Une grande banque internationale affirme que le jeton d’Uniswap pourrait atteindre 100 dollars d’ici 2030, une prédiction qui force à regarder de plus près l’intégration des marchés traditionnels avec la finance décentralisée. À l’heure où les institutions examinent la tokenisation d’actifs, cette projection soulève des enjeux concrets pour la liquidité, la concurrence entre places d’échange et la régulation.
Ce que prévoit la banque
Standard Chartered a livré une feuille de route chiffrée plaçant UNI dans une trajectoire haussière marquée. Voici l’essentiel des hypothèses qui étayent cette vision :
- Multiplication attendue des actifs tokenisés exploités dans la DeFi par un facteur d’environ 37 d’ici 2030;
- Estimation de la valeur globale des actifs tokenisés passant d’environ 340 milliards de dollars aujourd’hui à près de 4 000 milliards fin 2028;
- Part des actifs tokenisés utilisés par les protocoles DeFi remontant de ~3,5 % actuellement à environ 30 % en 2030;
- Volume des fonds bloqués (TVL) dans la DeFi pouvant atteindre près de 2 700 milliards de dollars;
- Parcours prix projeté pour UNI : ~6,5 $ fin 2026, 20 $ en 2027, 40 $ en 2028, 65 $ en 2029 et 100 $ en 2030.
Pourquoi Uniswap pourrait capter une large part de la hausse
La thèse repose d’abord sur le modèle même d’Uniswap : une infrastructure ouverte où la liquidité est fournie par les utilisateurs plutôt que par une entité centralisée. Cette configuration réduit les besoins en capital côté opérateur et facilite l’apparition de paires et de pools pour des actifs très corrélés ou des tokens de niche.
Dans la logique de la banque, cette souplesse positionne Uniswap favorablement pour l’échange de stablecoins, de versions stakées d’ether ou encore pour des jetons dont les volumes sont insuffisants pour justifier une présence sur une bourse centralisée. Si la tokenisation d’actifs réels se généralise, Uniswap pourrait devenir un terrain de concurrence direct avec certains acteurs centralisés, à condition d’étendre ses accords commerciaux.
Évolutions protocolaires récentes
Un changement majeur a redessiné l’économie du protocole : une mise à jour a instauré des frais de protocole et un mécanisme de destruction automatique des tokens. Autrement dit, une partie des commissions n’est plus directement reversée aux fournisseurs de liquidité, et un processus de burn réduit progressivement l’offre totale.

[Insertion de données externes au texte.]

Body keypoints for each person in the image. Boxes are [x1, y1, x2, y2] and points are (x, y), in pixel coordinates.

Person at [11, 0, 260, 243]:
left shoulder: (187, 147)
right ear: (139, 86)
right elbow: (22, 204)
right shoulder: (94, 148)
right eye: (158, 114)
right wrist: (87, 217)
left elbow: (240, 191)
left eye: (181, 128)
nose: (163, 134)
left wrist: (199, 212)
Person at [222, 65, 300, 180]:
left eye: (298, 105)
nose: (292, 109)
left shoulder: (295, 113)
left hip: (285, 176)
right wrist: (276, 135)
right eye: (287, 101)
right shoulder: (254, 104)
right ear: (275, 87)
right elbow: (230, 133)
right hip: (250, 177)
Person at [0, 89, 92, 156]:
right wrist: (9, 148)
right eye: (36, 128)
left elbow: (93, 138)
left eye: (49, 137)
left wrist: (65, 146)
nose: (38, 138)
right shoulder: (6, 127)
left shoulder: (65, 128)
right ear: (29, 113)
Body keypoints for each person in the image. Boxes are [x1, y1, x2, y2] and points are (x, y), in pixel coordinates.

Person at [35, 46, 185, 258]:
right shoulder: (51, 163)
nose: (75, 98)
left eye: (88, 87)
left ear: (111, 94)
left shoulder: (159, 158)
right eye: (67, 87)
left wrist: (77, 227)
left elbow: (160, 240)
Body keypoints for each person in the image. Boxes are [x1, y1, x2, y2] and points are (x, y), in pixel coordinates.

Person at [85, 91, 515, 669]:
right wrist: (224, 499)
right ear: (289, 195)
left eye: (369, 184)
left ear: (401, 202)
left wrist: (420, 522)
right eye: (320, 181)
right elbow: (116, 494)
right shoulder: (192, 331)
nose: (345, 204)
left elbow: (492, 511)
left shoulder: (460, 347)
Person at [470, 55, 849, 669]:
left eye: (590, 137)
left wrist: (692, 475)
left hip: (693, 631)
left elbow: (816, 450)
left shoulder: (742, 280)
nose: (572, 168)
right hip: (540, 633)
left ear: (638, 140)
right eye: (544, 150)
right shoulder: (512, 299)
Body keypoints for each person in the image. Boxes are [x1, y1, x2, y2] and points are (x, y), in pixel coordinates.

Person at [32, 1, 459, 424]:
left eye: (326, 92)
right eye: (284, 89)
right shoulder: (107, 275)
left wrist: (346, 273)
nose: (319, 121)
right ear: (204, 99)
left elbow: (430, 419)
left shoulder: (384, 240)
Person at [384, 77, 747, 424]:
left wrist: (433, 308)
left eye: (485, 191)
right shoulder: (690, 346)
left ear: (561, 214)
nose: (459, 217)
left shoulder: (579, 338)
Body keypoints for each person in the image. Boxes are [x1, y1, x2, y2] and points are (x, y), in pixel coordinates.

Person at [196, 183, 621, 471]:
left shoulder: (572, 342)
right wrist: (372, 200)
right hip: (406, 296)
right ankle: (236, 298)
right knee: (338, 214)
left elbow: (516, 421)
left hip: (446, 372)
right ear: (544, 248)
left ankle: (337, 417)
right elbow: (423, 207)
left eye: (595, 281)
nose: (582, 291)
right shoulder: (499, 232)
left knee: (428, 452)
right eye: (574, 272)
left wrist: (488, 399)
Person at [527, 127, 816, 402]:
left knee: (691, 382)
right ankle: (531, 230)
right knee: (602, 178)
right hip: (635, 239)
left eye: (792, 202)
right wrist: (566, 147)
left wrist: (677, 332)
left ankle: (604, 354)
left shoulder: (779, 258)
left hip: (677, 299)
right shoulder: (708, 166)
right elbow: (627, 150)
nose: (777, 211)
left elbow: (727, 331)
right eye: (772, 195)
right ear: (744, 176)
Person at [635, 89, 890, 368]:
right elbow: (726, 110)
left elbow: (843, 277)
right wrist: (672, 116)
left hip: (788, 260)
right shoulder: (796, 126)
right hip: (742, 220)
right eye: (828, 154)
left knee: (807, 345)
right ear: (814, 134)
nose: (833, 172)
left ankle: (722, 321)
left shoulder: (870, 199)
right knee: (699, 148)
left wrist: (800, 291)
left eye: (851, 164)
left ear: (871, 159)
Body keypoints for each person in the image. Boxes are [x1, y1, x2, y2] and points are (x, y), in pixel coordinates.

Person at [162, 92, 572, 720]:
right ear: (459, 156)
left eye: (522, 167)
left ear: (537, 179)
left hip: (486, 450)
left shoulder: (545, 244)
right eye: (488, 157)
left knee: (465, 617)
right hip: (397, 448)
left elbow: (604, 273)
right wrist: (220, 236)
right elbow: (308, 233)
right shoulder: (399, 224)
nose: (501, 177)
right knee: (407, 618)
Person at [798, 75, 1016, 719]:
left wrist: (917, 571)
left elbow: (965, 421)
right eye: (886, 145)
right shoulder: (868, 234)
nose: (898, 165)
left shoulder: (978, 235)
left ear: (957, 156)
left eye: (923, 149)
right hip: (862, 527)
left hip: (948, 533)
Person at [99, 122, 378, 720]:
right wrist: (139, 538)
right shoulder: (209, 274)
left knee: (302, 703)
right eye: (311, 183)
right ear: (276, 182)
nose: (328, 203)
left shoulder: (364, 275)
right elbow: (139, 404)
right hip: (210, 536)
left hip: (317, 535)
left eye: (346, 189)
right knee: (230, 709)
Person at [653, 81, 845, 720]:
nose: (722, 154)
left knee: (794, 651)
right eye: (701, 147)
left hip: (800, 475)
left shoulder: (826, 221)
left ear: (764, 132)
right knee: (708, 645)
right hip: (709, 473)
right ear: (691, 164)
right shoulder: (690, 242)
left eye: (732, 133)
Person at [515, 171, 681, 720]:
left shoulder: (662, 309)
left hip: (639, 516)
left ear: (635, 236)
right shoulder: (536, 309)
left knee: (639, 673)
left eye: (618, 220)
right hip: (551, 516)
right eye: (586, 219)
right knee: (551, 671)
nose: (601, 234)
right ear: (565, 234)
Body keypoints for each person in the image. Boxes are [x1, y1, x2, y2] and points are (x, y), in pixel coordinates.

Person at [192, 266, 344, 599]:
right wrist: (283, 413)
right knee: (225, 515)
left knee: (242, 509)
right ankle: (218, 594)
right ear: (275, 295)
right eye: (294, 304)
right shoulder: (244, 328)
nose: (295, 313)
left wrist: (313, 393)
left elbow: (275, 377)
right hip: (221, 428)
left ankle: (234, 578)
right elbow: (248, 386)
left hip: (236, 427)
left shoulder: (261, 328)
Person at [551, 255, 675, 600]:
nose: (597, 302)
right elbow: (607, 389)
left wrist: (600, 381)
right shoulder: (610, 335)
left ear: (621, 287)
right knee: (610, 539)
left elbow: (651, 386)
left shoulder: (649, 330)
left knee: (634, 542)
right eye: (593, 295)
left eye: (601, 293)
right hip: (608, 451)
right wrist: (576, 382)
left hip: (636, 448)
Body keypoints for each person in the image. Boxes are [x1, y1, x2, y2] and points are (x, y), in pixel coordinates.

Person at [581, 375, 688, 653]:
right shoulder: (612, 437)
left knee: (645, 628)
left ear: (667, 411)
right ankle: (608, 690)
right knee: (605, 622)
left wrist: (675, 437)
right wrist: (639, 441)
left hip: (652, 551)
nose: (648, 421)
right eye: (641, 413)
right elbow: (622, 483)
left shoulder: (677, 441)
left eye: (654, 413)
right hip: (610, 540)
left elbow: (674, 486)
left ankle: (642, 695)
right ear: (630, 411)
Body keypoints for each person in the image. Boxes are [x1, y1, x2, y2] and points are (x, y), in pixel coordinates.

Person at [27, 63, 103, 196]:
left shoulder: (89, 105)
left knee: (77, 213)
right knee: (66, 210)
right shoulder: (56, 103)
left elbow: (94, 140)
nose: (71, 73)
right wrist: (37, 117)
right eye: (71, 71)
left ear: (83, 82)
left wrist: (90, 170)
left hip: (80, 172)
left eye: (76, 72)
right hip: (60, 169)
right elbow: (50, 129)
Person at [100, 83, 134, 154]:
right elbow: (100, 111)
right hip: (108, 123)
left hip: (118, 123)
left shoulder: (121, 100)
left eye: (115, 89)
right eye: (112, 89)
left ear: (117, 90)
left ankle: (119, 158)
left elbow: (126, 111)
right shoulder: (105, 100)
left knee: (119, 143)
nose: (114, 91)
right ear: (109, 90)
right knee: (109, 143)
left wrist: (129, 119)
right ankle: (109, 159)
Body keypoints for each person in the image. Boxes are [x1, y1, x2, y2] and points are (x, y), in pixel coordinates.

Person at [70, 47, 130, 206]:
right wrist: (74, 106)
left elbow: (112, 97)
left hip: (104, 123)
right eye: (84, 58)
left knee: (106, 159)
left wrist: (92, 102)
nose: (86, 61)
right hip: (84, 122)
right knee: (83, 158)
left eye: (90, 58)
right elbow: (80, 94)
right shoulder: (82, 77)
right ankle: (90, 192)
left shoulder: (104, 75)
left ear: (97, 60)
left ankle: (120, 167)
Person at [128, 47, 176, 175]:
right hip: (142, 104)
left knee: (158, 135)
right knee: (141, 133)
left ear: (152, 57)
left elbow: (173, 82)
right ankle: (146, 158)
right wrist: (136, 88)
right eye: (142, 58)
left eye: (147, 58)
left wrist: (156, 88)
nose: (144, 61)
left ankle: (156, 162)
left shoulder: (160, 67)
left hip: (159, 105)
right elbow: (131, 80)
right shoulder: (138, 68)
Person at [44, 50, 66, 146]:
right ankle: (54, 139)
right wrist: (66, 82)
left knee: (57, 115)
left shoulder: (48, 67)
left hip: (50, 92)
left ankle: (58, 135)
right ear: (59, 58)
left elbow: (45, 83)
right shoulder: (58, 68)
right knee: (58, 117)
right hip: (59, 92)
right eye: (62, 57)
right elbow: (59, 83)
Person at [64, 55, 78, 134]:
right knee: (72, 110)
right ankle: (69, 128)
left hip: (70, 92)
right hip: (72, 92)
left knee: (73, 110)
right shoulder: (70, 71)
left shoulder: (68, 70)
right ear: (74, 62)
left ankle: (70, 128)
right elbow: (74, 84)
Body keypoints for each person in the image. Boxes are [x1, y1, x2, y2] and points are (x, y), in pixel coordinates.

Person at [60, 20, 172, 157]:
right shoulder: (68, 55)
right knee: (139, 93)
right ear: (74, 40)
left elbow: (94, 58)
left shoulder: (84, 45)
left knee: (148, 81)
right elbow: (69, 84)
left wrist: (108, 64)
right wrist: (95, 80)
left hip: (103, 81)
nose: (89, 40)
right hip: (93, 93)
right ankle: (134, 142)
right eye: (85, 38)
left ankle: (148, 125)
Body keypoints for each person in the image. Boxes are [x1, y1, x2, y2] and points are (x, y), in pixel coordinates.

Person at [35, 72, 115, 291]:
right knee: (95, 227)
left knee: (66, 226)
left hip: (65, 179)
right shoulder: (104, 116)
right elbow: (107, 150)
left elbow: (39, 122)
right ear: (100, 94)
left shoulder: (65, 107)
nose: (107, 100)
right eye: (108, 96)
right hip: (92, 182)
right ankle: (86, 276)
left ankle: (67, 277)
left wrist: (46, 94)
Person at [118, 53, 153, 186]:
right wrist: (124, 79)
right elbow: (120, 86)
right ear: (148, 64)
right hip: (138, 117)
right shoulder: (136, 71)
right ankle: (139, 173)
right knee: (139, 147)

Sur la base des chiffres communiqués, le protocole aurait généré environ 21 millions de dollars de frais après la mise à jour. Parallèlement, plusieurs millions de jetons UNI ont été retirés de la circulation — y compris une destruction exceptionnelle de 100 millions d’unités — laissant aujourd’hui une offre totale ramenée à environ 895 millions, dont près de 622 millions en circulation.
Risques et limites de la trajectoire
La perspective optimiste n’est pas sans conditions. Plusieurs risques peuvent freiner la progression :
- Concurrence : des DEX plus spécialisés ou innovants pourraient grignoter des segments de marché précis;
- Partenariats commerciaux : l’attraction des volumes tokenisés dépendra en grande partie de la capacité d’Uniswap à nouer des alliances avec des institutions et des émetteurs d’actifs;
- Technique : certaines fonctionnalités, notamment le système de hooks de Uniswap V4, n’ont pas encore été éprouvées à l’échelle projetée pour la décennie à venir;
- Régulation : un cadre juridique incertain reste un frein majeur pour la tokenisation d’actifs et pour l’adoption institutionnelle.
En pratique, la route vers 100 dollars pour UNI exige une exécution soutenue — déploiement produit, intégrations partenaires, et conditions réglementaires qui évoluent en faveur des marchés tokenisés.
En perspective
La projection de prix est révélatrice d’un changement plus large : les grandes banques commencent à modéliser la DeFi comme un canal potentiel de croissance et non comme un simple phénomène spéculatif. Qu’il s’agisse des volumes, des revenus protocolaires ou de la valorisation, l’issue dépendra autant des choix stratégiques d’Uniswap que de l’environnement externe.
Pour les investisseurs et les observateurs, la leçon est double : l’opportunité existe, mais sa réalisation reste subordonnée à des facteurs opérationnels, concurrentiels et réglementaires. Suivre l’évolution des partenariats, des mises à jour techniques et des décisions de gouvernance du protocole sera crucial pour évaluer la probabilité d’un tel scénario.